We (well I) wanted to show which Libraries had the book in question, and plot them on a Google Map. So once we had a list of libraries we needed to connect to another service to get the location for each of these libraries. The service which fitted this need was the Talis Directory (Silkworm). This raised a point with me, it was a good job there was a Talis service which used the same underlying ID codes for the libraries i.e. the holdings service and the directory both used the same ID number. It could have been a problem if we needed to get the geo/location data from something like OCLC or Librarytechnology.org, what would we have searched on? a Libraries name? hardly a reliable term to use (e.g. The University of Sussex Library is called ‘UNIV OF SUSSEX LIBR’ in OCLC!). Do Libraries need a code which can be used to cross reference them between different web services (a little like ISBNs for books)?

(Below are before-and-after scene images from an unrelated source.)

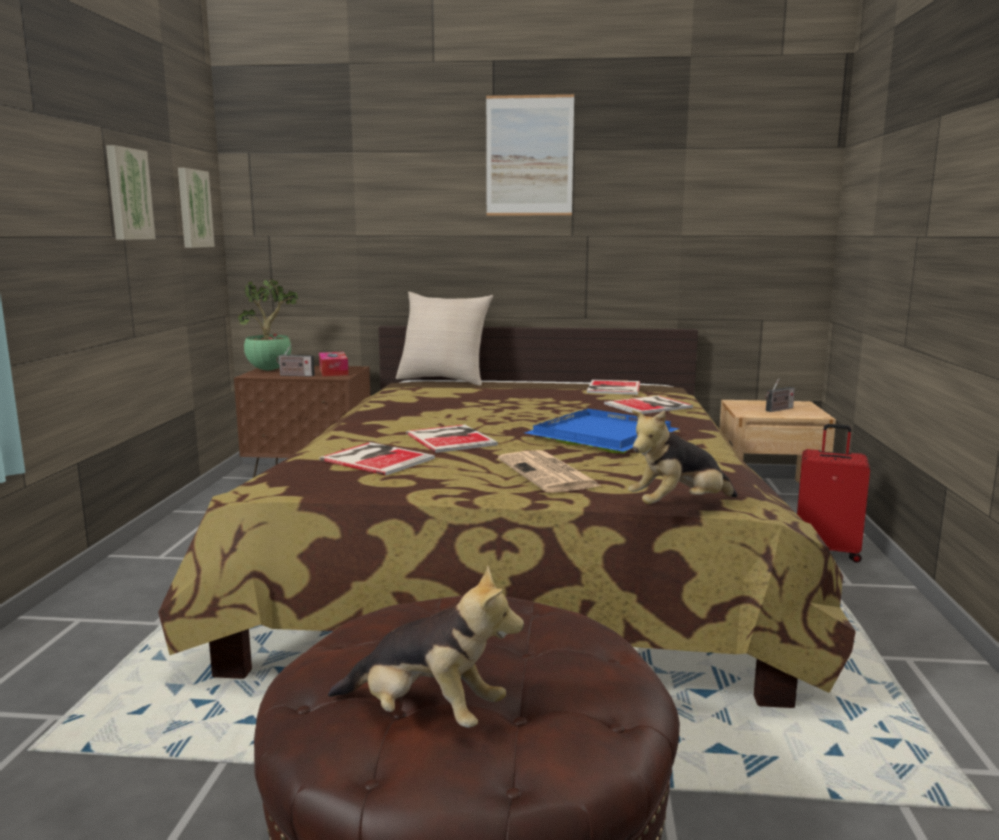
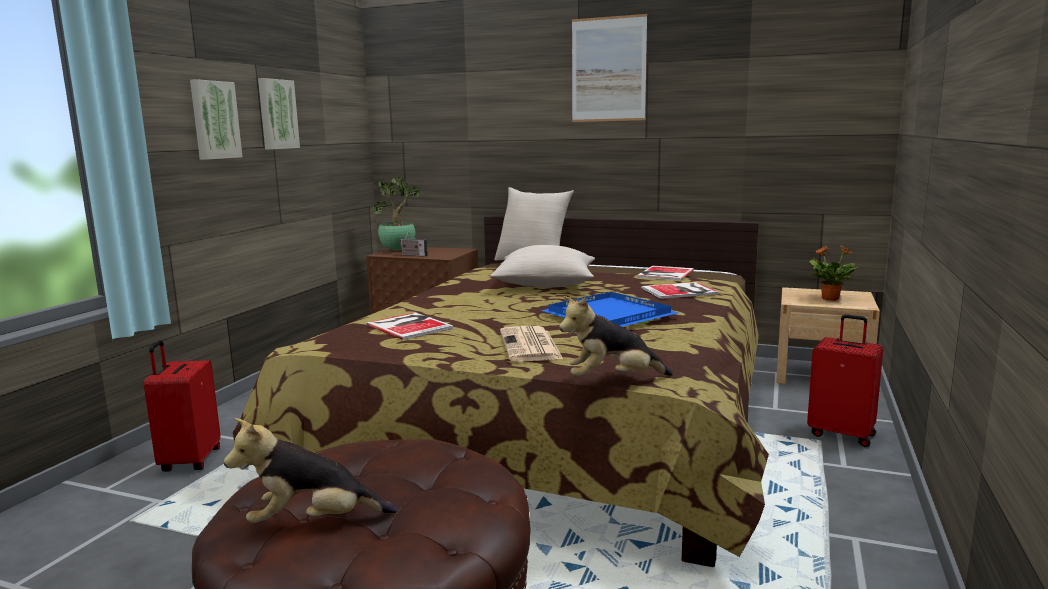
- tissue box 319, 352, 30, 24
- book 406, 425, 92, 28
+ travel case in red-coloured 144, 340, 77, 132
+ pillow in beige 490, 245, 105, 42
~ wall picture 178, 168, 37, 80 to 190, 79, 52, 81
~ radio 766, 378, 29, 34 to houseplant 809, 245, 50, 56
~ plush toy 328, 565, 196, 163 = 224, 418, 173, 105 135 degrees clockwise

Using the Talis Silkworm Directory was a little more challenging than first thought, and the end result was a very long URL which used SPARQL (something which looks a steep learning curve to me!).

In the mean time, I signed up for Google Maps, and gave myself a crash course in setting it up (I’m quite slow to pick these things up). So we had the longitude and latitude co-ordinates for each library, and we had a Google Map on the page, we just needed to connect to the two.

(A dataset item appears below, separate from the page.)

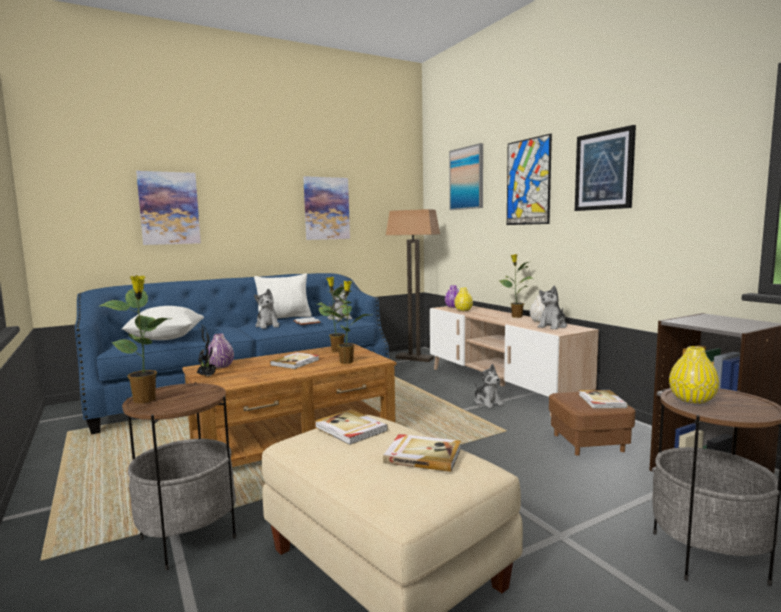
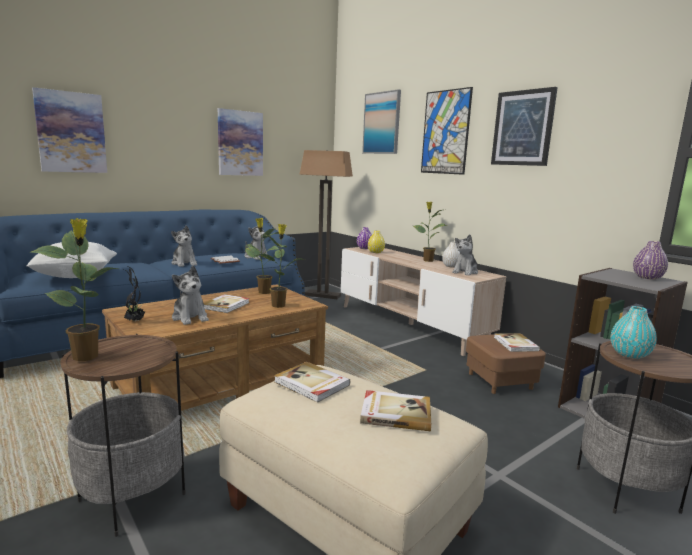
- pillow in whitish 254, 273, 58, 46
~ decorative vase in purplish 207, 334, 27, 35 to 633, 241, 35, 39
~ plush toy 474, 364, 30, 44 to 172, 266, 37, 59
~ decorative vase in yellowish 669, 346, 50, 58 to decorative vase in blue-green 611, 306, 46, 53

Four people trying to debug the last little bit of code for my little project
Four people at Mashedlibrary trying to debug the last little bit of my code.

Time was running short, so I was glad to take a back seat and watch (and learn) while Rob went to in to speed-javascript mode. This last part proved to be elusive. The PHP code which was generating javascript code was just not quite working. In the end the (final) problem was related to the order I was outputting the code, but we were out of time, and this required more than five minutes.

Back home, I fixed this (though I never would have known I needed to do this without help).

You can see an example here, and here and here (click on the link at the top to go back to the bib record for the item, which, by the way, should show a Google Book cover at the bottom, though this only works for a few books).

You can click on a marker to see the name of library, and the balloon also has a link which should take you straight to item in question on the library’s catalogue.

It is a little slow, partly due to my bad code and partly due to what it is doing:

  1. Connecting to the Talis Platform to get a list of libraries which have the book in question (quick)
  2. For each library, connect to the Talis Silkworm Directory and perform a SPARQL query to get back some XML which includes the geo co-ordinates. (geo details not available for all libraries)
  3. Finally generate some javascript code to plot each library on to a Google map.
  4. As this last point needs to be done in the <head> of the page, it is only at this point that we can push the page out to the browser.

I added one last little feature.

It is all well and good to see which libraries have the item you are after, but you are probably iterested in libraries near you. So I used the Maxmind GeoLite City code-library to get the user’s rough location, and then centering the map on this (which is clearly not good for those trying to use it outside the UK!). This seems to work most of the time, but it depends on your ISP, some seem more friendly in their design towards this sort of thing. Does the map centre on your location?